NFC West Notes: Hawks, Davis-Price, Rams

Not big on making big cornerback investments, with Richard Sherman‘s 2014 extension the exception, the Seahawks have some questions at the position ahead of training camp. A year after the team let Shaquill Griffin walk in free agency, 2021 starter D.J. Reed joined the Jets in March. The Seahawks did not use a first- or second-day draft pick at corner and, while they brought back Justin Coleman in the slot, have some uncertainty in how they will replace Reed. One option will be Artie Burns, the former Steelers first-round pick who signed a one-year, $2MM deal. Burns, 27, lined up opposite Sidney Jones with Seattle’s first-team defense at minicamp, Bob Condotta of the Seattle Times notes. Burns, who worked as a late-season starter with the Bears last season, has not been looked upon as a primary starter since the Steelers benched him in 2018. A pair of fourth-round picks — second-year cover man Tre Brown and rookie Coby Bryant — loom as options as well. Brown did not participate in minicamp, due to the knee injury that ended his rookie slate. After nearly four years after his Steelers starter run wrapped, Burns has a chance to carve out a key role with his third team.

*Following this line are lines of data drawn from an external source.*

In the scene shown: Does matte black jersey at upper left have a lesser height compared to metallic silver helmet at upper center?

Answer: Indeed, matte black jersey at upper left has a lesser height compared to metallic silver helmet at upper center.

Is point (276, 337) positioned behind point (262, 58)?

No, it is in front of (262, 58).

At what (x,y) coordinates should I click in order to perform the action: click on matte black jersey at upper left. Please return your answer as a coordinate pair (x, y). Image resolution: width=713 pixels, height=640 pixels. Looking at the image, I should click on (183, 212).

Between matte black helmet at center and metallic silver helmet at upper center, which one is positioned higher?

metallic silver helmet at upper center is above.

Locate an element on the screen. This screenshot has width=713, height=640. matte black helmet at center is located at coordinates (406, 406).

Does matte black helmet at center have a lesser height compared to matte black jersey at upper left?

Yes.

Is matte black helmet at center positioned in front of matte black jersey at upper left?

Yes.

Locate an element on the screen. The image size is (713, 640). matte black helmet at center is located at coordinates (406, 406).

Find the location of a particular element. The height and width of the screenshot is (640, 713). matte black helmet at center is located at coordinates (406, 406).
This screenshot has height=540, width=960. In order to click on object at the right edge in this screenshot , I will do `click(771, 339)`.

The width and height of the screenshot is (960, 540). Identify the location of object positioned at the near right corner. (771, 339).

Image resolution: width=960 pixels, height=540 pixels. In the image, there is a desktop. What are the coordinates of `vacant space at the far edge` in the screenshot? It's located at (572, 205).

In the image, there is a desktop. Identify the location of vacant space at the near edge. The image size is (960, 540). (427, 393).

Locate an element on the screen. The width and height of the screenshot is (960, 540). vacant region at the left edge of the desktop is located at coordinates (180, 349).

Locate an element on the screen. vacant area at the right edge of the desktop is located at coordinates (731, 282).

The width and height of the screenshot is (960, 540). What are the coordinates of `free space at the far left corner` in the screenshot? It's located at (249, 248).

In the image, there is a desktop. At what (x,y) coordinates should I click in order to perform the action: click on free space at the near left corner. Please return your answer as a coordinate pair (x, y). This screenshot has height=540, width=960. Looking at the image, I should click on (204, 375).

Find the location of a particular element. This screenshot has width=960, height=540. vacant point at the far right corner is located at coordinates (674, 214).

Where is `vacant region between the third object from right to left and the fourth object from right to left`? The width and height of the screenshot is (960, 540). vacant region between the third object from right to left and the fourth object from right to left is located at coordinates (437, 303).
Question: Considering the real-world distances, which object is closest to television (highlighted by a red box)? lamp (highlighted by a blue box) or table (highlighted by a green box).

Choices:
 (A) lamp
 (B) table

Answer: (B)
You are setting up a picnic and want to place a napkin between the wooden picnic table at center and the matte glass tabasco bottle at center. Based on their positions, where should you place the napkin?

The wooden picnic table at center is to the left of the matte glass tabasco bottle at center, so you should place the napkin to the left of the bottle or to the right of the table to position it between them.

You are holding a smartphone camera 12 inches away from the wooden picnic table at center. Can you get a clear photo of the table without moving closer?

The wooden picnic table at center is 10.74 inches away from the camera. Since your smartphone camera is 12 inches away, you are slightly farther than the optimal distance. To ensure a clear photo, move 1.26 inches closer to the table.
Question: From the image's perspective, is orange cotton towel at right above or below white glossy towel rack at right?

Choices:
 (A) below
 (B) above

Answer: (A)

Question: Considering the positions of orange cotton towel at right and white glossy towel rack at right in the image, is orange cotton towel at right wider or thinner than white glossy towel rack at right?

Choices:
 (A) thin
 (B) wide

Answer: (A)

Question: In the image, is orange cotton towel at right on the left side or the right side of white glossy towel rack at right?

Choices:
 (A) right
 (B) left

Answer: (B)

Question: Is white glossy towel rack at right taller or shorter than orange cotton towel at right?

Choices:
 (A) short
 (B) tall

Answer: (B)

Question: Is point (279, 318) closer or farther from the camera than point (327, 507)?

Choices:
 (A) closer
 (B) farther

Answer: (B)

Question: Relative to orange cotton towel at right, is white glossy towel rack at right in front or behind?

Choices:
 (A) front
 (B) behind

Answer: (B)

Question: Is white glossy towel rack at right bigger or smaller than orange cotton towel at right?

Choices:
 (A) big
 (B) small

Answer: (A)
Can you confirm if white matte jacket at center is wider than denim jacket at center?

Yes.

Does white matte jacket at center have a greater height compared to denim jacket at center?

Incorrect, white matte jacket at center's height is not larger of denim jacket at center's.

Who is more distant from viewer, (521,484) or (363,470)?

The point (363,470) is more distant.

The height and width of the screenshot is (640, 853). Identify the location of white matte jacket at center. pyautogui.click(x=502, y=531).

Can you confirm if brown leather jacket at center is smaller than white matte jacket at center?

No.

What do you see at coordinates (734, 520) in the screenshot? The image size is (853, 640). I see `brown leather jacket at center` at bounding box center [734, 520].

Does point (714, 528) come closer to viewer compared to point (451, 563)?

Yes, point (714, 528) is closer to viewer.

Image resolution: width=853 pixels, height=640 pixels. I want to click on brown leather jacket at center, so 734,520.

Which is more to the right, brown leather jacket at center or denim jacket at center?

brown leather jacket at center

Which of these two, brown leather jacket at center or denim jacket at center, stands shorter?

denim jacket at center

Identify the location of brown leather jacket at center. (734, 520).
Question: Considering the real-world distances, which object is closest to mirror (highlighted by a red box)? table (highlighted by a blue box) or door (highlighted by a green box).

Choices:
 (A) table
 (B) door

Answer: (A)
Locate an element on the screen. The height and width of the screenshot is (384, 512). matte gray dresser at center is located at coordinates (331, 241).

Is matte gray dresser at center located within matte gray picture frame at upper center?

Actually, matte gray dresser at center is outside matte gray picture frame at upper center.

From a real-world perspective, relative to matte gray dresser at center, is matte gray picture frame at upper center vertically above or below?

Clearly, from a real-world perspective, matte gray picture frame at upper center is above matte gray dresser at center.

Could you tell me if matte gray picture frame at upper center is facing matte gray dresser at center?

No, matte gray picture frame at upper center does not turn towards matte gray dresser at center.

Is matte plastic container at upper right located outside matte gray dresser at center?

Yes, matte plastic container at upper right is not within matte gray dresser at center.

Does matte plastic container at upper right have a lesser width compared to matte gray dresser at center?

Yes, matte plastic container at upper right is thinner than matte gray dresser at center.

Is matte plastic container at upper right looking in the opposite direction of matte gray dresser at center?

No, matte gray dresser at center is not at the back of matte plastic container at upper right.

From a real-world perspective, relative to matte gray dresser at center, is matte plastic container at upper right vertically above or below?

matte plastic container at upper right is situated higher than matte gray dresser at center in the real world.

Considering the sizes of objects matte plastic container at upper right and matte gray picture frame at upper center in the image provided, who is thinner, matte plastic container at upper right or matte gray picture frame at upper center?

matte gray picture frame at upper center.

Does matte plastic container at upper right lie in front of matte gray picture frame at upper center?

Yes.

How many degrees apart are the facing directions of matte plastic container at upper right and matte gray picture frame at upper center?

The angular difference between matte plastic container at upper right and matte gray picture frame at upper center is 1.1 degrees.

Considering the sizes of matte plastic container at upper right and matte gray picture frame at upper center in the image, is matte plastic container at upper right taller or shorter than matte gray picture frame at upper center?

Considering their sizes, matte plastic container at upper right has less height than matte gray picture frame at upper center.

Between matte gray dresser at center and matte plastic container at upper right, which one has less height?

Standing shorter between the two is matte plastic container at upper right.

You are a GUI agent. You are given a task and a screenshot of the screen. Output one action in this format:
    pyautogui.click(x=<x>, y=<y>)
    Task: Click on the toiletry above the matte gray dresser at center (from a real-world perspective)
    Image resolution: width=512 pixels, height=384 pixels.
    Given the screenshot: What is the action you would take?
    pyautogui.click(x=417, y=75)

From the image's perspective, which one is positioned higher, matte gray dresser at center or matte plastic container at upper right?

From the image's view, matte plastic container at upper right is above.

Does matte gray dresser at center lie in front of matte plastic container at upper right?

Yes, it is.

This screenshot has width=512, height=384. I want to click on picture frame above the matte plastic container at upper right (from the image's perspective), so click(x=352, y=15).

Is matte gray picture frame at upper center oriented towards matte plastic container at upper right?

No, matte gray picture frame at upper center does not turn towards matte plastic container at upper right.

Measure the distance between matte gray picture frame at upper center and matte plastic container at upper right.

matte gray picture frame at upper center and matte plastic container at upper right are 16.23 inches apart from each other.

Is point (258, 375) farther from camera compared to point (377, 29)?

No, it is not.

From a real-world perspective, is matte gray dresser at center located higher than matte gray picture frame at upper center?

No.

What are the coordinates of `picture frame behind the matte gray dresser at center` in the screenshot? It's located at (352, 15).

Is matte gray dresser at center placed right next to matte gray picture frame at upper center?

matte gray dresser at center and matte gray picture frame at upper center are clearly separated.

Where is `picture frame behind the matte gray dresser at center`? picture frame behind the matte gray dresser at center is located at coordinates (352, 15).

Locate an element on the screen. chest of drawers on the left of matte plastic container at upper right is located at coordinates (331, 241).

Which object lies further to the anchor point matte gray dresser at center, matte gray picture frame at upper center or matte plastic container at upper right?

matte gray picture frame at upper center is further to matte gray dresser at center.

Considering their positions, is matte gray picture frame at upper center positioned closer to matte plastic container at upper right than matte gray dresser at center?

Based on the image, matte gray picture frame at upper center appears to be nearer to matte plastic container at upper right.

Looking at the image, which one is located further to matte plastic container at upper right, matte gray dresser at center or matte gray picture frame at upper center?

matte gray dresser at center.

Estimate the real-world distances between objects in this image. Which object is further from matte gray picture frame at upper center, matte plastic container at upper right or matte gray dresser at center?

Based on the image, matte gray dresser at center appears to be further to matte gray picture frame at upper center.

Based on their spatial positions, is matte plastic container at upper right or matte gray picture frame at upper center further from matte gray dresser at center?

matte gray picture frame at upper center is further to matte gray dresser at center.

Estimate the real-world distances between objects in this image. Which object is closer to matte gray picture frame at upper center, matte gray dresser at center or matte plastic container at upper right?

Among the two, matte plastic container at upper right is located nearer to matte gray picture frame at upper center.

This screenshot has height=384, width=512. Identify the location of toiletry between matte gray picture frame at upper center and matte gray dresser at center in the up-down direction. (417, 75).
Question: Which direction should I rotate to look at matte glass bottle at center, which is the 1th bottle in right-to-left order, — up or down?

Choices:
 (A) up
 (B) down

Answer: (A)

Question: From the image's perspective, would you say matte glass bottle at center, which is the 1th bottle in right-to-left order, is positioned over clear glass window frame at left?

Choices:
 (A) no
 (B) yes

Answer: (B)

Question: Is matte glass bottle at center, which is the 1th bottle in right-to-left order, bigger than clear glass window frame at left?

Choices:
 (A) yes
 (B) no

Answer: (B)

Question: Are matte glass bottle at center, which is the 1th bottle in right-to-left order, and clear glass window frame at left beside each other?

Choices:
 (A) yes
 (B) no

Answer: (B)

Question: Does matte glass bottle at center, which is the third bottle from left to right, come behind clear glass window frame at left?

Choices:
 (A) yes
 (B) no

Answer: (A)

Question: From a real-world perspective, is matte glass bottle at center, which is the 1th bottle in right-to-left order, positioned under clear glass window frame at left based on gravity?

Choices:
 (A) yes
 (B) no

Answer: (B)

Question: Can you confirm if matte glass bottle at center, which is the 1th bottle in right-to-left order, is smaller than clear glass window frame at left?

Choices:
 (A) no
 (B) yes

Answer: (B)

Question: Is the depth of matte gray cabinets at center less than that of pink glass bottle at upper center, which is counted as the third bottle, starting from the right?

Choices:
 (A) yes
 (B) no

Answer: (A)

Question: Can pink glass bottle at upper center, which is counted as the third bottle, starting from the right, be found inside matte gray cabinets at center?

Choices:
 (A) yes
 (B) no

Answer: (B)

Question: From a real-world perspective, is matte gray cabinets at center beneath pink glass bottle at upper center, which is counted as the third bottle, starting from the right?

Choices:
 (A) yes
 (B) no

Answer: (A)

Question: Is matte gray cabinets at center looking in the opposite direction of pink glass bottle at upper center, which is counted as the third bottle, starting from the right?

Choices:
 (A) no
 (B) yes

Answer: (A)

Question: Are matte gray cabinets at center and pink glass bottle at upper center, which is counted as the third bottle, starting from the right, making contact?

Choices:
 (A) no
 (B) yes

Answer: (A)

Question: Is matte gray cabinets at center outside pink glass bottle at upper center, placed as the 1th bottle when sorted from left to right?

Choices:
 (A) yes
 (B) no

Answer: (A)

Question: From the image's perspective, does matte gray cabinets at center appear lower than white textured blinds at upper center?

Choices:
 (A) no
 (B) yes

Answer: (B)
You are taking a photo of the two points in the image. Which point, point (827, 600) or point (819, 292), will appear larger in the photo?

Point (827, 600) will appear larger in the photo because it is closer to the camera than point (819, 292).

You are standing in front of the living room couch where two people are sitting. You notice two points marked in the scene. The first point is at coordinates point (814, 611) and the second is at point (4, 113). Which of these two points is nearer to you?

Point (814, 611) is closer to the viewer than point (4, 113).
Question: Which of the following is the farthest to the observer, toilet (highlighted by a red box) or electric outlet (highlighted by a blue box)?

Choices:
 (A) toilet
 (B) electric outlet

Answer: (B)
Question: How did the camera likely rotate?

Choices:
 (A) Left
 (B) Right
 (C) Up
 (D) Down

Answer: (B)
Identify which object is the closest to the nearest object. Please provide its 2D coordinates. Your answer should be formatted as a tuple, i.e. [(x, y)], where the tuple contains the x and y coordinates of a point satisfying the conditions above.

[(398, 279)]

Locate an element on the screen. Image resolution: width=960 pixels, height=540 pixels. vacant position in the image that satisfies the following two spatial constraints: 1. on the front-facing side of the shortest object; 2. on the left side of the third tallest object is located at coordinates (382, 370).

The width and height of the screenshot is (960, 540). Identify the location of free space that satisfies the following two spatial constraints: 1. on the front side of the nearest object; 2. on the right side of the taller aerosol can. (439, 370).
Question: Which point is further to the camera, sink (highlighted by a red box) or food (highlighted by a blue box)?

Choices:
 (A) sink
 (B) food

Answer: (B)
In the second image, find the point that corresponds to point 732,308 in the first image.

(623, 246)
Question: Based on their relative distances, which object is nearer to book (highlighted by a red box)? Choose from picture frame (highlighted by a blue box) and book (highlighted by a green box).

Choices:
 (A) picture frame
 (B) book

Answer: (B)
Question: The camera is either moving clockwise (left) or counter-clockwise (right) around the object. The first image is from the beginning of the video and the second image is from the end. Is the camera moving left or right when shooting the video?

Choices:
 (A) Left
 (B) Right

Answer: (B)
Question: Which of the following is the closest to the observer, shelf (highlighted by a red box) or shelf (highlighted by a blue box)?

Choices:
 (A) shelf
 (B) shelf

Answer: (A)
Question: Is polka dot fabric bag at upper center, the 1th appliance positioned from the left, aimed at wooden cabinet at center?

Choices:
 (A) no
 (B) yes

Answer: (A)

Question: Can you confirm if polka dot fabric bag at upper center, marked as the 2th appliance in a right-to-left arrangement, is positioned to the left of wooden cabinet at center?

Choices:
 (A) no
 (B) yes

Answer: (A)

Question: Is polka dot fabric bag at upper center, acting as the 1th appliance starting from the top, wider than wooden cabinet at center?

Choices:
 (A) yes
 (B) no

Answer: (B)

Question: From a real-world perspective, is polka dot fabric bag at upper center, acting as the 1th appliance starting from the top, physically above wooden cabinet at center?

Here is the latest from the NFC West:

  • The 49ers Tyrion Davis-Price third-round pick was somewhat surprising, but bolstering a backfield featuring other notable assets may be a two-fold solution. While the 49ers have starter Elijah Mitchell, backup Jeff Wilson and 2021 third-rounder Trey Sermon, Albert Breer of SI.com notes the selection of the LSU running back choice doubled as an “olive branch” of sorts to Deebo Samuel. Kyle Shanahan using Samuel as a between-the-tackles back last season is believed to be one of the gripes the disgruntled wide receiver had when he made his trade request in April. Davis-Price joining the backfield will provide more insurance so that Samuel — his 6.2 yards-per-carry figure notwithstanding — will not be needed for such a role in 2022. The 49ers continue to work toward a Samuel extension.
  • The Rams‘ big-ticket extensions for Aaron Donald and Cooper Kupp will create a bit of cap room in 2022. The defending Super Bowl champions are gaining $3.63MM in space, Field Yates of ESPN.com tweets, with Donald tied to a $24MM cap number and Kupp tethered to a $17.8MM figure. Los Angeles’ Donald and Kupp deals occurred two days apart. Donald is now the game’s highest-paid non-quarterback, while Kupp’s new pact checks in at $26.7MM per year — fourth among wideouts — and carries a receiver-high $75MM guaranteed.
  • Shifting back to the Seahawks, they set to return their 2021 guard duo — Gabe Jackson and Damien Lewis — but their oldest O-lineman will be returning from offseason knee surgery, per Condotta. Jackson, 30, missed OTAs and the Seahawks’ minicamp because of the procedure. The former Raiders starter is going into his ninth season. Because of the new contract the Seahawks gave Jackson last year, he is set to count $9MM toward their 2022 cap. Jackson only missed one game in his first Seahawks season.
  • Staying on the Seahawks’ O-line, the team will feature a right tackle competition in camp. Rookie Abraham Lucas will vie for the job against second-year blockers Jake Curhan and Stone Forsythe, Condotta adds. A former UDFA, Curhan started five games last season. Forsythe, who has mostly worked as a left tackle during his short career, played just 14 offensive snaps as a rookie. Second-year Seattle OC Shane Waldron said he does not have an issue starting two rookies at tackle; No. 9 overall pick Charles Cross is set to succeed Duane Brown on the left side.